454 Data

Note: We recommend using SeqMan NGen to assemble all next-gen data, including 454 data.

 

SeqMan Pro can assemble data output created using 454 technology in the form of .sff files, or as a .fas file and its associated .qual file.

 

      For .fas files, SeqMan Pro automatically checks for .qual files with the same name in the same folder. If found, the quality values are read from the .qual file into the project and SeqMan Pro uses these values for trimming.

 

      For .sff files, SeqMan Pro uses the quality scores within the .sff file for trimming.

 

For optimal handling of quality scores, use .sff files.

 

Note: SeqMan Pro does not handle 454 paired end data in either .fas or .sff format.

 

SeqMan Pro will display the flowgram and corresponding quality scores for each sequence within an .sff file. For more information, see Viewing Flowgram Data.

 

For additional information, see Medium-Sized Data Sets.

 

 

If using 454 data:

 

      Enter the .sff file. The .sff format includes the base calls, qual scores and the flowgram data.
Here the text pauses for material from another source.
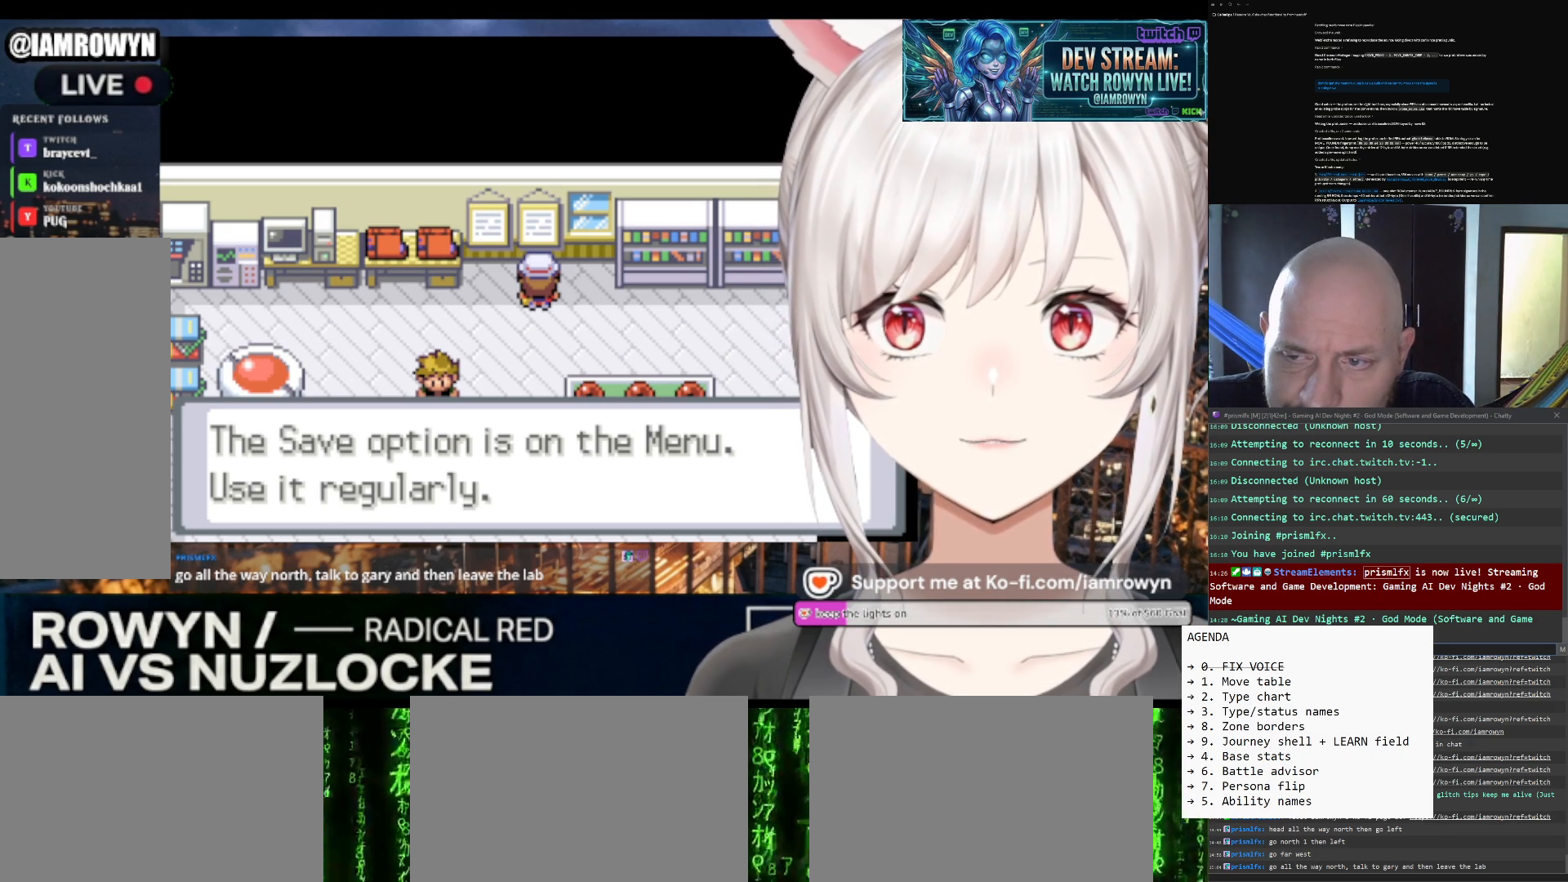
{"buttons": ["DPAD_UP"], "events": []}
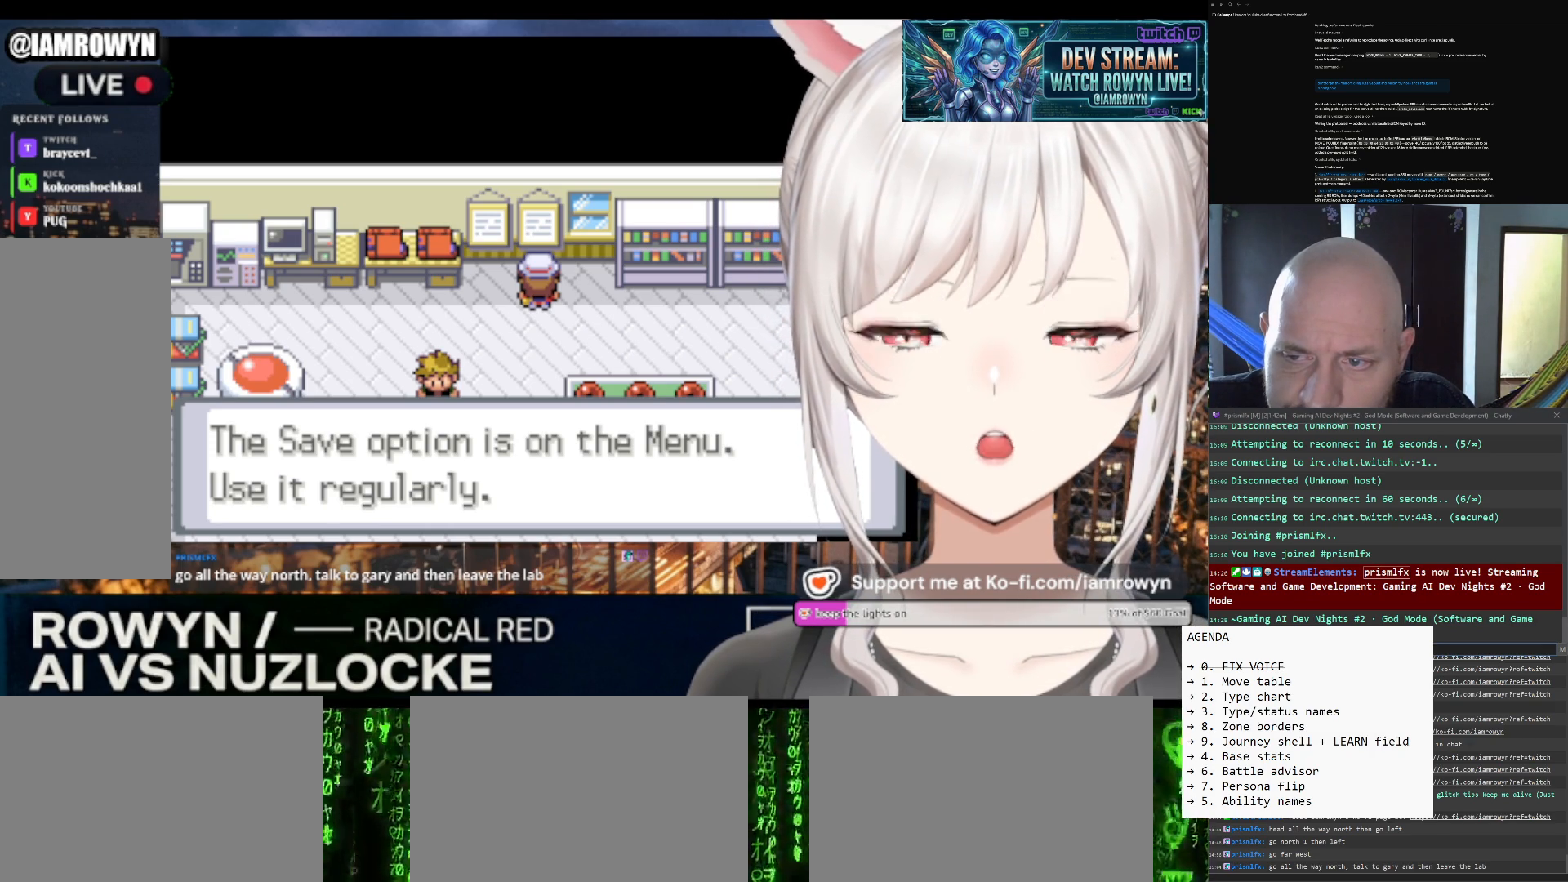
{"buttons": ["DPAD_UP"], "events": []}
In the Unassembled Sequences Window, the .sff file will be listed as a ‘Flow’ type.

 

      Set the “Minimum Sequence Length” Assembling parameter to a length reasonable for your data set. The default of 100 is often too long for 454 data. A value of 70 is typically a good place to start.

 

      Set the “Maximum Mismatch End Bases” Assembling parameter to 0. This represents the number of bases from an end where mismatches are not counted when calculating pairwise similarity.

 

      Set the ‘Match Spacing’ Assembling parameter to 15. The default of 150 is often too large for 454 data.

 

      Set the “Maximum Expected Coverage” parameter, found under Project > Parameters > Strategy Viewing to the maximum depth that you expect in your assembly. After assembly, areas exceeding this maximum value will be indicated in the Strategy View by thick, red areas in the Coverage Threshold graph.

 

      SeqMan Pro does not handle 454 paired end datasets.

 

      Reading long homopolymeric regions accurately is a limit of 454 technology.